A Meta, empresa-mãe do Facebook e Instagram, anunciou uma ofensiva jurídica sem precedentes para travar esquemas de fraude e burlas nas suas plataformas. A gigante tecnológica decidiu avançar com processos judiciais contra anunciantes sediados no Brasil, China e Vietname, acusando-os de utilizar tácticas enganosas para lesar os utilizadores. Esta medida surge como resposta ao aumento de campanhas que utilizam a imagem de figuras públicas e tecnologias de inteligência artificial para promover produtos falsos e investimentos inexistentes.
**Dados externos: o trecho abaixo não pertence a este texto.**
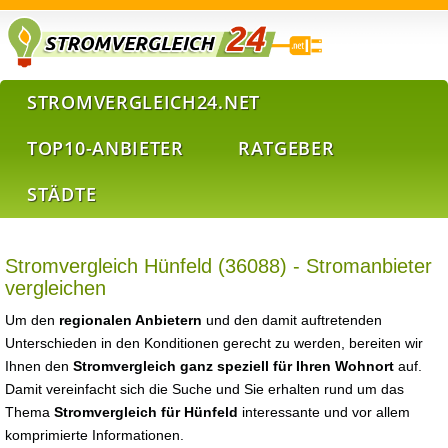
STROMVERGLEICH24.NET
TOP10-ANBIETER
RATGEBER
STÄDTE
Stromvergleich Hünfeld (36088) - Stromanbieter
vergleichen
Um den
regionalen Anbietern
und den damit auftretenden
Unterschieden in den Konditionen gerecht zu werden, bereiten wir
Ihnen den
Stromvergleich ganz speziell für Ihren Wohnort
auf.
Damit vereinfacht sich die Suche und Sie erhalten rund um das
Thema
Stromvergleich für Hünfeld
interessante und vor allem
komprimierte Informationen.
Além das acções em tribunal, a Meta procedeu à suspensão imediata dos métodos de pagamento destes anunciantes, à desactivação de contas relacionadas e ao bloqueio de domínios utilizados para concretizar as burlas. A empresa enviou ainda notificações de cessação e desistência a oito consultores de marketing que prometiam contornar os sistemas de segurança da plataforma, oferecendo serviços para recuperar contas banidas ou alugar perfis fidedignos para fins ilícitos.
O flagelo do celeb-bait
Um dos principais alvos desta ofensiva é a prática de “celeb-bait”, onde os burlões utilizam a imagem e a voz de celebridades, muitas vezes manipuladas por inteligência artificial, para atrair vítimas. No Brasil, os visados Vitor Lourenço de Souza e Milena Luciani Sanchez são acusados de usar figuras públicas para promover produtos de saúde fraudulentos. Outro caso envolve a empresa B&B Suplementos e Cosméticos, que terá utilizado a imagem sintética de um médico conceituado para vender produtos sem aprovação regulamentar e cursos que ensinam a replicar estas tácticas.
Na China, a Shenzhen Yunzheng Technology foi processada por visar utilizadores em vários países, incluindo os Estados Unidos e o Japão. O esquema consistia em atrair pessoas para grupos de investimento fictícios através de anúncios enganosos. Para combater este fenómeno, a Meta revelou que possui um programa de protecção que já abrange as imagens de mais de 500 mil figuras públicas em todo o mundo, a tentar identificar e remover automaticamente estes conteúdos.
Tecnologia para enganar sistemas
No Vietname, a acção judicial foca-se em Lý Văn Lâm, acusado de utilizar uma técnica conhecida como “cloaking”. Este método consiste em mostrar uma versão inofensiva de um site aos sistemas de revisão da Meta, enquanto os utilizadores reais são redireccionados para páginas maliciosas. Neste caso específico, as vítimas eram atraídas com promessas de descontos em marcas famosas em troca do preenchimento de um inquérito. Ao introduzirem os dados do cartão de crédito, os utilizadores acabavam por sofrer cobranças recorrentes não autorizadas, num esquema de fraude de subscrição.
Números alarmantes no sector
A gravidade da situação é reforçada por dados recentes. Uma investigação da Reuters revelou que cerca de 19% das vendas de publicidade da Meta na China, em 2024, tiveram origem em anúncios de burlas, jogo ilegal ou pornografia. Paralelamente, um estudo da Gen Digital, que analisou 14,5 milhões de anúncios na União Europeia e no Reino Unido, concluiu que quase um em cada três anúncios redireccionava para esquemas de phishing ou malware.
Estes grupos organizados operam à escala industrial, com apenas dez anunciantes a serem responsáveis por mais de 56% de todos os anúncios fraudulentos observados. A Meta reforça que estas acções judiciais são um passo essencial para desmantelar a infra-estrutura económica que sustenta o cibercrime e para garantir a segurança de quem utiliza as suas redes sociais diariamente.